7. Deadlock

• The deadlock problem:
  • Systems usually have multiple locks
  • Threads often need to hold multiple locks at the same time.
  • Deadlock definition:
    • A collection of threads are all blocked.
    • Each thread is waiting for a resource owned by one of the other threads.
    • Since all therads are blocked, none can release their resources.
  • Simple examples:

Thread A	Thread B
lock_acquire(l1);	lock_acquire(l2);
lock_acquire(l2);	lock_acquire(l1);
...	...
lock_release(l2);	lock_release(l1);
lock_release(l1);	lock_release(l2);

• Four conditions for deadlocks:
  • Limited access: resources cannot be shared.
  • No preemption.
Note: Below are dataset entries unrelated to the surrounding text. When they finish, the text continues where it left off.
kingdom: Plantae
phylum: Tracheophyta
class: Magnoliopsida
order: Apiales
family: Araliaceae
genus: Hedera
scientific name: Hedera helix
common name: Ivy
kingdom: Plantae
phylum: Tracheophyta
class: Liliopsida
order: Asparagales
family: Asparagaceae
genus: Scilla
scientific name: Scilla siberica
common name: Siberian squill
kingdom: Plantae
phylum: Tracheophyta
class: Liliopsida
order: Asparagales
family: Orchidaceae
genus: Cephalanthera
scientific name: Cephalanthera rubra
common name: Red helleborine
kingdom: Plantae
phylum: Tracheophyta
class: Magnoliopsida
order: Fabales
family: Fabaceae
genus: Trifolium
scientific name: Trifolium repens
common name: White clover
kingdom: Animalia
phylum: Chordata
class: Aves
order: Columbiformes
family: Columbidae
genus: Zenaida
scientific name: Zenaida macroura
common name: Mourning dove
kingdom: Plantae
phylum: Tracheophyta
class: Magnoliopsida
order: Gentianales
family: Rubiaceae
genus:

Once given, a resource cannot be taken away.
  • Multiple independent requests: threads don't ask for resources all at once (hold resources while waiting).
  • A circularity in the graph of requests and ownership.
• Complexities:
  • Deadlock can occur over anything that causes waiting:
    • Locks
    • Network messages
    • Disk drive
    • Memory space exhausted
  • Deadlock can occur over discrete resources (e.g. locks) or quantities of a more continuous resource (pages of memory).
  • In general, don't know in advance which resources a thread will need.
• Solution #1: deadlock detection
  • Determine when system is deadlocked
  • Break the deadlock by termnating one of the threads
  • Usually not practical in operating systems, but often used in database systems where transactions can be aborted and retried
• Solution #2: deadlock prevention: eliminate one of the necessary conditions for deadlock
  • Don't allow exclusive access? Not reasonable for most applications.
  • Create enough resourcees so that they never run out? May work for things like disk space, but locks for synchronization are intentionally limited in number.
  • Allow preemption? Works for some resources but not others (e.g., can't preempt a lock)/
  • Require threads to request all resources at the same time; either get them all or wait for them all.
    • Tricky to implement: must wait for several things without locking any of them.
    • Inconvenient for thread: hard to predict needs in advance. May require thread to over-allocate just to be safe.
  • Prevent circularities: all threads request resources in the same order (e.g., always lock l1 before l2). This is the most common approach used in operating systems.

 

Summary

• Deadlock 문제는 thread들이 lock을 가지고 있으면서 다른 thread가 가지고 있는 lock을 획득하려 할 때 서로 자신이 들고 있는 lock을 놓아주지 않아 발생하는 문제다.
• Deadlock의 네 가지 조건: 자원이 공유되지 않음, 우선권이 없음, 한 번에 모든 자원을 요청하는 것이 아닌 독립적으로 여러 번 자원을 요청한다, 자원의 요청과 소유 graph가 cycle 형태를 이룬다.
• Lock 뿐만아니라 network messages, disk drive, memory 등을 기다릴 때 발생할 수 있다.
• Solution #1: deadlock detection을 통해 원인 중 한 thread를 종료시킨다.
• Solution #2: deadlock의 네 가지 조건을 공략한다. 모든 thread가 같은 순서로 자원을 요청하도록 만드는 방법이 OS에서 가장 흔하게 쓰이는 접근이다. (이를 통해 cycle을 없앤다.)